* Data records:
■ ■ ■ ■ ■

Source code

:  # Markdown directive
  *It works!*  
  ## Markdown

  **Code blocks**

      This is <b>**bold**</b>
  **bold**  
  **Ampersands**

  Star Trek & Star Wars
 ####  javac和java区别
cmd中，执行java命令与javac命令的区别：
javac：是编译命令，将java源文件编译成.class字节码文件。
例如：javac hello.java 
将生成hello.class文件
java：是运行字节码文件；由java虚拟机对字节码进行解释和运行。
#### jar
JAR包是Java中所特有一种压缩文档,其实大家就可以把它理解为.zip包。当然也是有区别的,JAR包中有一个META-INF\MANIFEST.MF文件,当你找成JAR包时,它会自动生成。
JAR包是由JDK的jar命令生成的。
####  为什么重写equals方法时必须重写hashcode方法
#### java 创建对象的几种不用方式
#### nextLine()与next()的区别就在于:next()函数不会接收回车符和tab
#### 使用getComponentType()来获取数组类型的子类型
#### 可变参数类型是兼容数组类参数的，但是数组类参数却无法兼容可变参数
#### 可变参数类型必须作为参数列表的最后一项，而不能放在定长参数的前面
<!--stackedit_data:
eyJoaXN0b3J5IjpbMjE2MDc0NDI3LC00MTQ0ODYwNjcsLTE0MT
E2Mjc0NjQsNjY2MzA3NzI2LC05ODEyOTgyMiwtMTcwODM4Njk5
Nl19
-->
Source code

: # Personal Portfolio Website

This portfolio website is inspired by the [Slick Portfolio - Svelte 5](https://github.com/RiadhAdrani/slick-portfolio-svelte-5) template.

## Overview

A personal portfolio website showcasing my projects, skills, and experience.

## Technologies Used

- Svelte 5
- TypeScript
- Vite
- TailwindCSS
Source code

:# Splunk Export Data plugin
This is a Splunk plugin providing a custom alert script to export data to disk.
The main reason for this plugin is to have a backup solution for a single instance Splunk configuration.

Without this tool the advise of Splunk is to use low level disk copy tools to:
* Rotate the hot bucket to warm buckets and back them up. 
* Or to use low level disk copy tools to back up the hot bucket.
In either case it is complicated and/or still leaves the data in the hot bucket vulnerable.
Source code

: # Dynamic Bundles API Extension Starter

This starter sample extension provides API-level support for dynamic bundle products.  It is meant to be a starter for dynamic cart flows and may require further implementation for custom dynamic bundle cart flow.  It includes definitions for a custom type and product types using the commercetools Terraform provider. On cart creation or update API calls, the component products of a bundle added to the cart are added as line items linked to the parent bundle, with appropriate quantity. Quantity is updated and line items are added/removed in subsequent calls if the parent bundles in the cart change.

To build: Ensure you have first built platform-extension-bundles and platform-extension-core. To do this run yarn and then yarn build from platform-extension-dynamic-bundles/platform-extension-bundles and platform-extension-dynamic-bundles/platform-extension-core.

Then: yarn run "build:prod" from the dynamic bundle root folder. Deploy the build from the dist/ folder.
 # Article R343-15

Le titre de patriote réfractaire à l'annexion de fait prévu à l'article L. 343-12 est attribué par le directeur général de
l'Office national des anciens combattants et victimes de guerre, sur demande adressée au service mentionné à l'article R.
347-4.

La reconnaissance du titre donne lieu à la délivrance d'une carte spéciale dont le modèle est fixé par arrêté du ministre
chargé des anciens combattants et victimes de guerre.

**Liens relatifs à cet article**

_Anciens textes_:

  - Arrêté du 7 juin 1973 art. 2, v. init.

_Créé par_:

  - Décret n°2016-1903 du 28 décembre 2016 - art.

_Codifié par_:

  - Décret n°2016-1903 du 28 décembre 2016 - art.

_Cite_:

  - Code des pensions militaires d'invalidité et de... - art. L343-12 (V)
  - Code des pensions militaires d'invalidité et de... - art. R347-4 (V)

■ ■ ■ ■ ■

* Problem to work on: With the line containing "Le titre de" as the first and the final line of the entries above as the last, write out that span exactly and nothing more.

* Result below:
Le titre de patriote réfractaire à l'annexion de fait prévu à l'article L. 343-12 est attribué par le directeur général de
l'Office national des anciens combattants et victimes de guerre, sur demande adressée au service mentionné à l'article R.
347-4.

La reconnaissance du titre donne lieu à la délivrance d'une carte spéciale dont le modèle est fixé par arrêté du ministre
chargé des anciens combattants et victimes de guerre.

**Liens relatifs à cet article**

_Anciens textes_:

  - Arrêté du 7 juin 1973 art. 2, v. init.

_Créé par_:

  - Décret n°2016-1903 du 28 décembre 2016 - art.

_Codifié par_:

  - Décret n°2016-1903 du 28 décembre 2016 - art.

_Cite_:

  - Code des pensions militaires d'invalidité et de... - art. L343-12 (V)
  - Code des pensions militaires d'invalidité et de... - art. R347-4 (V)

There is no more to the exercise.